== Your objective ==
Exact repetition of every entry is required.

━━ Records to use

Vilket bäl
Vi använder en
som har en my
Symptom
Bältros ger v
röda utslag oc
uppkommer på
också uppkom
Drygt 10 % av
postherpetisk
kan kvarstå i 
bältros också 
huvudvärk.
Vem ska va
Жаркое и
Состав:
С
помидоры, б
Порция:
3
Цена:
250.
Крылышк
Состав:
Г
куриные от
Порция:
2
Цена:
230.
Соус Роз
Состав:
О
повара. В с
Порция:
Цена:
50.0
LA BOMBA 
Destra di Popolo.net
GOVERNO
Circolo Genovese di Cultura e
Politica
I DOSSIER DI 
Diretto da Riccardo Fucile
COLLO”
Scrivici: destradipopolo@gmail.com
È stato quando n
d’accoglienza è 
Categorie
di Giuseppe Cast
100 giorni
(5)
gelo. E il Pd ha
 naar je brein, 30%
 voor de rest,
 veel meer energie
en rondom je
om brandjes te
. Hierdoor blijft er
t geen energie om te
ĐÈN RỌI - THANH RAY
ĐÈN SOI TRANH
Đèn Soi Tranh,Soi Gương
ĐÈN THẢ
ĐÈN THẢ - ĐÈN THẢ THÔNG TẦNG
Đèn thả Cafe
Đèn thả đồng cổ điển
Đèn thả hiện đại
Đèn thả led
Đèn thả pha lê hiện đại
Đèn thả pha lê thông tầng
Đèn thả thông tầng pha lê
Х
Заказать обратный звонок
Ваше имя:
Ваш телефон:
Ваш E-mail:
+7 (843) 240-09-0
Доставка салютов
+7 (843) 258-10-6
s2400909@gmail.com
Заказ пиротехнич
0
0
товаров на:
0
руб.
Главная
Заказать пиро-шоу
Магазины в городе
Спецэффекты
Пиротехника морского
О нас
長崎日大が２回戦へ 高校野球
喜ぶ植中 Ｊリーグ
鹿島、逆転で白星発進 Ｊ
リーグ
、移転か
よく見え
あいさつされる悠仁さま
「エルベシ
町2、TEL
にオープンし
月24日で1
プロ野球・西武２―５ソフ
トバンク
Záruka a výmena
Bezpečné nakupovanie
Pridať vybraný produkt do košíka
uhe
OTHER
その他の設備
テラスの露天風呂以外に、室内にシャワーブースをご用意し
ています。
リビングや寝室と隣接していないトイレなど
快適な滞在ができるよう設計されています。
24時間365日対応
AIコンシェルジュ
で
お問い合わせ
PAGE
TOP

━━━━

== Answer for the task ==
Vilket bäl
Vi använder en
som har en my
Symptom
Bältros ger v
röda utslag oc
uppkommer på
också uppkom
Drygt 10 % av
postherpetisk
kan kvarstå i 
bältros också 
huvudvärk.
Vem ska va
Жаркое и
Состав:
С
помидоры, б
Порция:
3
Цена:
250.
Крылышк
Состав:
Г
куриные от
Порция:
2
Цена:
230.
Соус Роз
Состав:
О
повара. В с
Порция:
Цена:
50.0
LA BOMBA 
Destra di Popolo.net
GOVERNO
Circolo Genovese di Cultura e
Politica
I DOSSIER DI 
Diretto da Riccardo Fucile
COLLO”
Scrivici: destradipopolo@gmail.com
È stato quando n
d’accoglienza è 
Categorie
di Giuseppe Cast
100 giorni
(5)
gelo. E il Pd ha
 naar je brein, 30%
 voor de rest,
 veel meer energie
en rondom je
om brandjes te
. Hierdoor blijft er
t geen energie om te
ĐÈN RỌI - THANH RAY
ĐÈN SOI TRANH
Đèn Soi Tranh,Soi Gương
ĐÈN THẢ
ĐÈN THẢ - ĐÈN THẢ THÔNG TẦNG
Đèn thả Cafe
Đèn thả đồng cổ điển
Đèn thả hiện đại
Đèn thả led
Đèn thả pha lê hiện đại
Đèn thả pha lê thông tầng
Đèn thả thông tầng pha lê
Х
Заказать обратный звонок
Ваше имя:
Ваш телефон:
Ваш E-mail:
+7 (843) 240-09-0
Доставка салютов
+7 (843) 258-10-6
s2400909@gmail.com
Заказ пиротехнич
0
0
товаров на:
0
руб.
Главная
Заказать пиро-шоу
Магазины в городе
Спецэффекты
Пиротехника морского
О нас
長崎日大が２回戦へ 高校野球
喜ぶ植中 Ｊリーグ
鹿島、逆転で白星発進 Ｊ
リーグ
、移転か
よく見え
あいさつされる悠仁さま
「エルベシ
町2、TEL
にオープンし
月24日で1
プロ野球・西武２―５ソフ
トバンク
Záruka a výmena
Bezpečné nakupovanie
Pridať vybraný produkt do košíka
uhe
OTHER
その他の設備
テラスの露天風呂以外に、室内にシャワーブースをご用意し
ています。
リビングや寝室と隣接していないトイレなど
快適な滞在ができるよう設計されています。
24時間365日対応
AIコンシェルジュ
で
お問い合わせ
PAGE
TOP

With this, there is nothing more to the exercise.